Regular Expression Basics

Is there any difference between below 2 snippets of Regular Expression?

  1. pattern = r'\be-? ?mails?\b'
  2. pattern = r"\be[\-\s]?mails?\b"

Pattern 1 has 4 permutations from the two ? in the middle, ranging from matching 0,1,2 characters.
Pattern 2 has 3 permutations only ranging from matching 0,1 characters, the 1 being a choice of hypen or space

In addition to what @hanqi has said.

For pattern 1, you are looking for a match for the character between the \b . The pattern will look for e then look if -? is available. If it is available or not, it matches it. It moves forward to ' '? If there is a space available or not, it matches it. It matches mail exactly and moves to s?. If there is a s or not, it matches it. So you can have combinations like this: emails, e mails, email e mail, e-mails, e-mails.

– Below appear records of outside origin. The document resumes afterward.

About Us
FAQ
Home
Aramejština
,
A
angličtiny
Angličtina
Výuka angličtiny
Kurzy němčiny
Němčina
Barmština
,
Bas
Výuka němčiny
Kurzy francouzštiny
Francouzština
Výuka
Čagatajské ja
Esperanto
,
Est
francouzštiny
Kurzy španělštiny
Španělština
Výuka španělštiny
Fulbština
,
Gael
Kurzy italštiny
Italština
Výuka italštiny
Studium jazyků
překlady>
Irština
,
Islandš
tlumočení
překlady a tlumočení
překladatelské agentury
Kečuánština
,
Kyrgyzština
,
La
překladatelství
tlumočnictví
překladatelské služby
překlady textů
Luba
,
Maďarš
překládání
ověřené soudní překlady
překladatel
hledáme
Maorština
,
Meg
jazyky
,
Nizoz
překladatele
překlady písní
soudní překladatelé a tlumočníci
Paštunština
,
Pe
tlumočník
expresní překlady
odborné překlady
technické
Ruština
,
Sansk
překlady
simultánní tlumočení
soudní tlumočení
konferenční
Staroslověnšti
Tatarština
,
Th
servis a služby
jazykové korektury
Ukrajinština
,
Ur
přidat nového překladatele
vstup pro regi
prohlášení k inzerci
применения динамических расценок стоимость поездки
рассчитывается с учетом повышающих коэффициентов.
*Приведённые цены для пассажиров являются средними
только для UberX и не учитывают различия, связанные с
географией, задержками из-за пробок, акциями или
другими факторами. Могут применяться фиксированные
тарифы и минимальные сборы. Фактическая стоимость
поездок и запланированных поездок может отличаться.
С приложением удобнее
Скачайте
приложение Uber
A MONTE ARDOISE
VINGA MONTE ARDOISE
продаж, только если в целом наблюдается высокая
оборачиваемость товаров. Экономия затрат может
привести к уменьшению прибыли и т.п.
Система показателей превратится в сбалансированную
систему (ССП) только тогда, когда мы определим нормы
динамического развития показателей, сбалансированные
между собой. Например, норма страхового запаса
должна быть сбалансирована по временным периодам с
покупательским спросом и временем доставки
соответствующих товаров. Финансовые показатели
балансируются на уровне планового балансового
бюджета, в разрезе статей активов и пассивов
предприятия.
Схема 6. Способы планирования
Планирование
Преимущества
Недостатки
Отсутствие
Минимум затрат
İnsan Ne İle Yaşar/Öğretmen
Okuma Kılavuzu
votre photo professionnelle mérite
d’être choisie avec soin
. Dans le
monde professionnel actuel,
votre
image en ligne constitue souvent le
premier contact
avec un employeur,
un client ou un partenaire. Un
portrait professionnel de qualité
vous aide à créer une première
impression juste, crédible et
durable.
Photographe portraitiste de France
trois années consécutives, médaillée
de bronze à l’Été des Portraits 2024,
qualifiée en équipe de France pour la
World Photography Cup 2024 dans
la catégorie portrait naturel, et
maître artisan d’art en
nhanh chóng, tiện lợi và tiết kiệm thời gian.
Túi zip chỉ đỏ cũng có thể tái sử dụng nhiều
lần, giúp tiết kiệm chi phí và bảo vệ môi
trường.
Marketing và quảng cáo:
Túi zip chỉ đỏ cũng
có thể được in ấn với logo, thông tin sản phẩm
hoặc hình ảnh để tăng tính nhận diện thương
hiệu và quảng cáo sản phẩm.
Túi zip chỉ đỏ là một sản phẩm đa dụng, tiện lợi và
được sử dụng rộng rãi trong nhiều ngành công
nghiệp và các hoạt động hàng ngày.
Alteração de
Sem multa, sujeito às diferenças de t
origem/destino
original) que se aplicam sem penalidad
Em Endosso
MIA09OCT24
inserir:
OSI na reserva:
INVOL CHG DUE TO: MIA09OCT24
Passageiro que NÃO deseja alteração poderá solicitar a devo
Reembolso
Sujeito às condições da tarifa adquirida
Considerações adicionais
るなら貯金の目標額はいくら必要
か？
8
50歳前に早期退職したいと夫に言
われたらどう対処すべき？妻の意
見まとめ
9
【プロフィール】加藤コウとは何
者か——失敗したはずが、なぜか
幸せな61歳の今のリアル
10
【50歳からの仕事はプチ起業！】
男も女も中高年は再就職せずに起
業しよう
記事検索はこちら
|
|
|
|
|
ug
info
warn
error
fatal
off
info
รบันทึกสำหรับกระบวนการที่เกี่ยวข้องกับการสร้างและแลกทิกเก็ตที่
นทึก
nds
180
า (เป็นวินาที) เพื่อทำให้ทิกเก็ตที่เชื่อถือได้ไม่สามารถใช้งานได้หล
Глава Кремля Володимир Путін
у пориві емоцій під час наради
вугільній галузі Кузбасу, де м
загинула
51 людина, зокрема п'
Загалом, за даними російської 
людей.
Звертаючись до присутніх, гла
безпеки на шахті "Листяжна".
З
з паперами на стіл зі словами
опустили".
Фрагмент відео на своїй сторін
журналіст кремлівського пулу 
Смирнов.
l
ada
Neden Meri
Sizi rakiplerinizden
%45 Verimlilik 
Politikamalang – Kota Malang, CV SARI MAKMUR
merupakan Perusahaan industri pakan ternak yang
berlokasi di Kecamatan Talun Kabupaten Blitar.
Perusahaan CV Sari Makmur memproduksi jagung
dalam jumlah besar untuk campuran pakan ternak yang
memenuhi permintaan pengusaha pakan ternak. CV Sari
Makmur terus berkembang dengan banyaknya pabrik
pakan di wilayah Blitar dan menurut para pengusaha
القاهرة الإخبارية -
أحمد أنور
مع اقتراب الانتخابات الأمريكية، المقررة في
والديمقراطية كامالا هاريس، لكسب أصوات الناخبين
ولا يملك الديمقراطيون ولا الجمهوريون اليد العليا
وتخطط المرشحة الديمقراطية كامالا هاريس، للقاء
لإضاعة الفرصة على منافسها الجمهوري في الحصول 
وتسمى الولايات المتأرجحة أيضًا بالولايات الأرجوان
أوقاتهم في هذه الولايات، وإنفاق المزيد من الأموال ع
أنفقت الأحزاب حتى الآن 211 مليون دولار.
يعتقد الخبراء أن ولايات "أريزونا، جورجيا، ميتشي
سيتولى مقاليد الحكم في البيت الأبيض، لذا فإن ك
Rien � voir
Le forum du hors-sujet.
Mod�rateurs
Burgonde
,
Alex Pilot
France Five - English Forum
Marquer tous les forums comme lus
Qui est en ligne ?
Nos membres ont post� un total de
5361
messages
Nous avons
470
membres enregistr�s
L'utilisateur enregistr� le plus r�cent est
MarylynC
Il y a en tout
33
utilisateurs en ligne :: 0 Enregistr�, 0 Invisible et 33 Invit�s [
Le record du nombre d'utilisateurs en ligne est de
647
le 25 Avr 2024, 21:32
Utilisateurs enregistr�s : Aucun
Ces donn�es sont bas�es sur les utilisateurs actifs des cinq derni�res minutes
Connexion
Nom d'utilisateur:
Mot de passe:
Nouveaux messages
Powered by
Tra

However, the second pattern uses the set. [\-\s] means either - or ' ', while ? means match when you see - or ' ' or when you do not see both of them at all. In the first pattern, it follows a hard sequence. In the second pattern however, the set makes this sequence unnecessary. Other things remains the same as in pattern 1.

I think if there is no ? after the [\-\s] in the second pattern, it will not match cases like this: emails, email because either - or ' ' must occur. You can verify this.


1 Like

Thank you so much for your great answer!!! I totally understand the difference now!

1 Like